──────── Supplied data

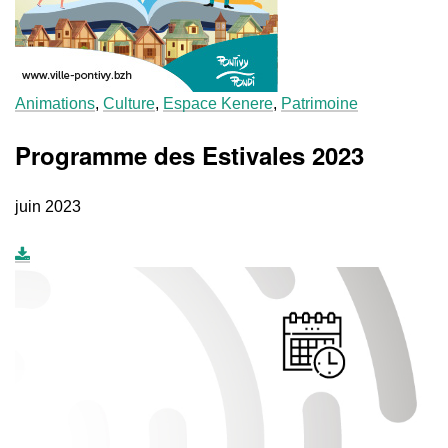
Animations
,
Culture
,
Espace Kenere
,
Patrimoine
Programme des Estivales 2023
juin 2023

────────────────

Work to be completed => Apart from the pictures, every line of the data above should be given again exactly.

Problem solution =>
Animations
,
Culture
,
Espace Kenere
,
Patrimoine
Programme des Estivales 2023
juin 2023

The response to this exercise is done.